**Task 1**
List every sum of money in pounds that the passage on David Dein's Arsenal shareholding mentions.
**Task 2**
Summarize the passage on David Dein's Arsenal shareholding in two sentences.
**Task 3**
Proceed with the passage on David Dein's Arsenal shareholding, starting after its final sentence.

## START Selected text

Arsènal
Page 2
CHANGE OF HEART
“Dead money”, Arsenal chairman Peter Hill-Wood’s renowned caustic comment about David Dein’s £292,000 purchase of over 1,600 unissued shares in Arsenal Football Club in 1983, proved wildly inaccurate when, in 2007, Dein sold his shareholding (at the time consisting of less than the 16.6% stake he’d bought initially) for £75 million to Red and White Holdings Ltd. The 1983 transaction valued the club at a mere £1.8 million, even after several £1 million transfers had been undertaken, indicating the negligible importance that was then ascribed to a club’s assets apart from the players. And in compiling a fortune so large that it could pay for every ticket (at an average price of over £40) for every spectator to see all of Arsenal’s home matches for the duration of a season, by the time he sold, Dein had been part of a transformation in English football both on and off the field, and he felt much of it was due to his own contribution.

## END Selected text
## START Given entries

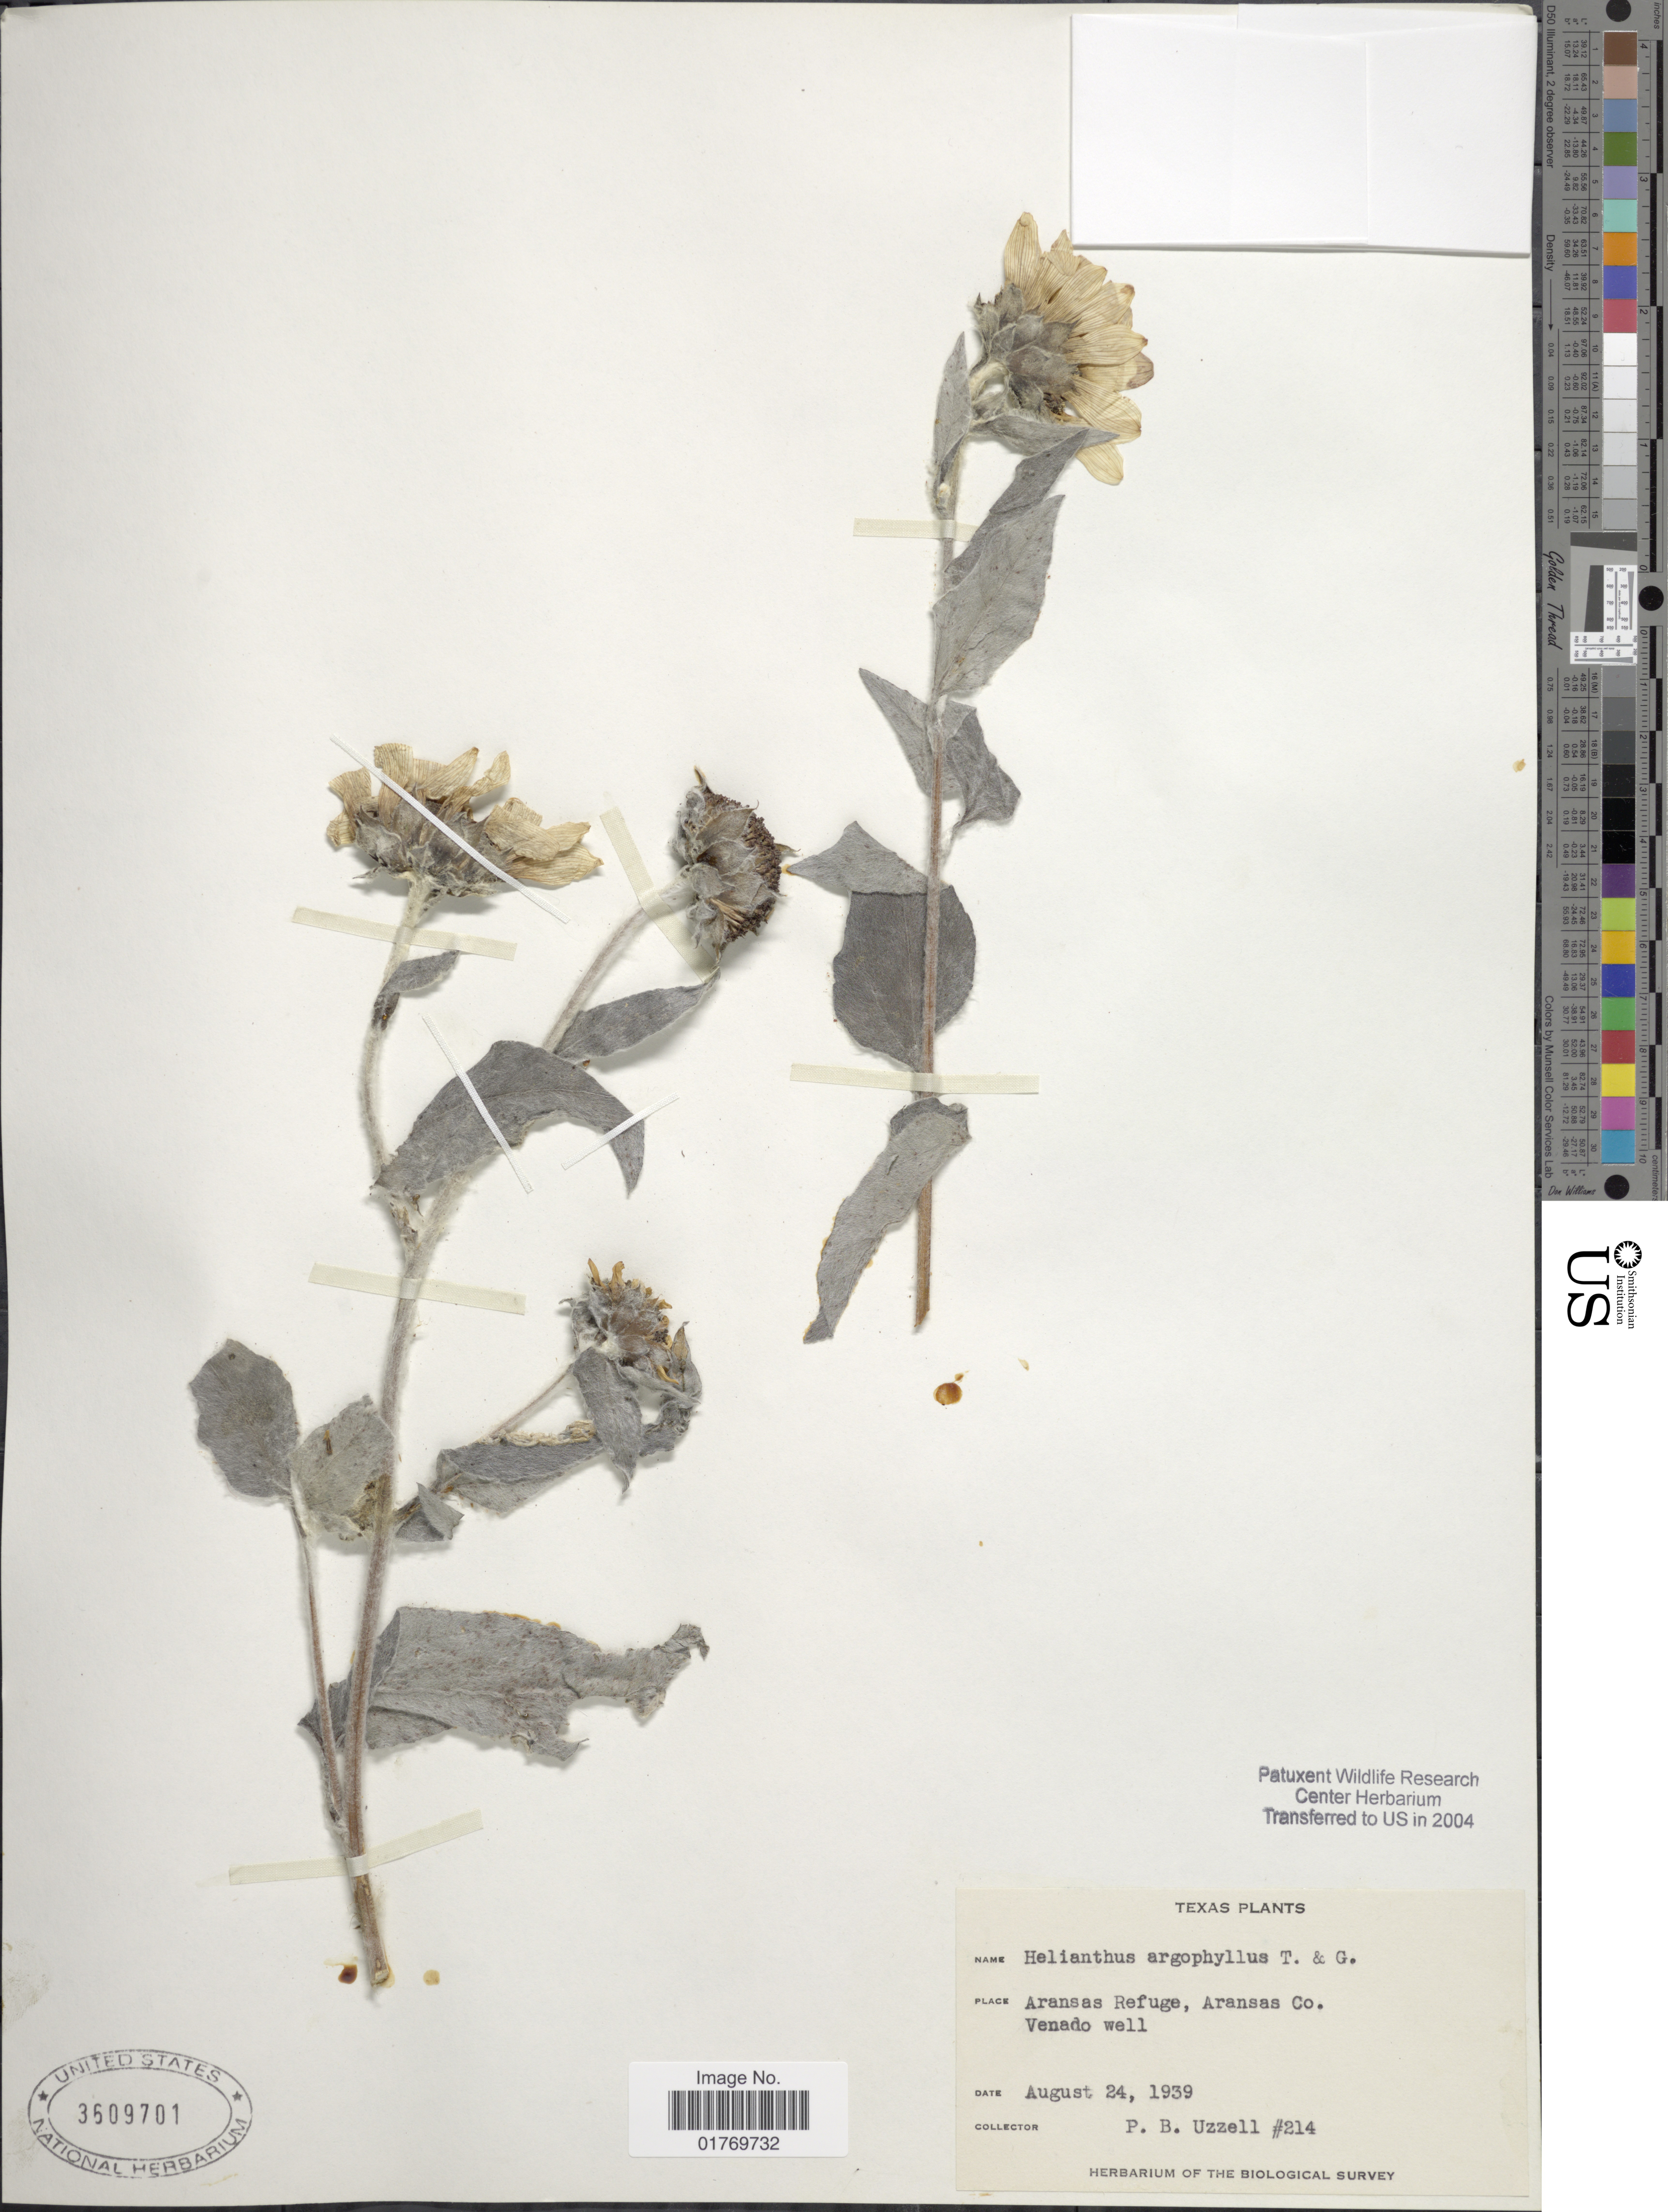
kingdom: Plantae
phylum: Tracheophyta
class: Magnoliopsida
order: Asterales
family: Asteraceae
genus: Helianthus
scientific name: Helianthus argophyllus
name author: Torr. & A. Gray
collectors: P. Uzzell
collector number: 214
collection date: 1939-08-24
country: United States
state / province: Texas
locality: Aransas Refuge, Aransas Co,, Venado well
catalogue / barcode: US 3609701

## END Given entries

**Exercise result 1**
- £292,000
- £1.8 million
- £1 million
- £75 million
- £40

**Exercise result 2**
In 1983 David Dein paid £292,000 for over 1,600 unissued Arsenal shares, a purchase chairman Peter Hill-Wood called "dead money" and which valued the club at only £1.8 million. In 2007 Dein sold his shareholding for £75 million to Red and White Holdings Ltd, having been part of a transformation in English football that he felt owed much to his own contribution.

**Exercise result 3**
Yet back in the early 1980s, Dein, a successful entrepreneur through his commodity business, was just another Arsenal fan, albeit an affluent one. Living in Totteridge, both Graham Rix and Tony Woodcock were neighbours and friends, and he and wife Barbara often enjoyed socialising with them. It was a different story watching from the directors’ box at a time of decline for the team. Despite three FA Cup Finals, with one outright win between 1978 and 1980, and a European Cup Winners Cup Final, there had been scant success in the league, a poor return for a side filled with gifted personnel. Moreover, in 1980 and 1981, Liam Brady and Frank Stapleton were sold to Juventus and Manchester United respectively, and although star names such as Woodcock and Charlie Nicholas were brought in to replace the former idols, the team still failed to mount a challenge for the title. Dein bought into the club at a time when English football was enduring a lengthy and tortuous trip to rock bottom, underlined by the deaths of 39 Juventus supporters as a result of trouble involving Liverpool fans before the 1985 European Cup Final in Brussels, and the subsequent ban on English clubs from UEFA’s competitions for five seasons which cast a long shadow over the game.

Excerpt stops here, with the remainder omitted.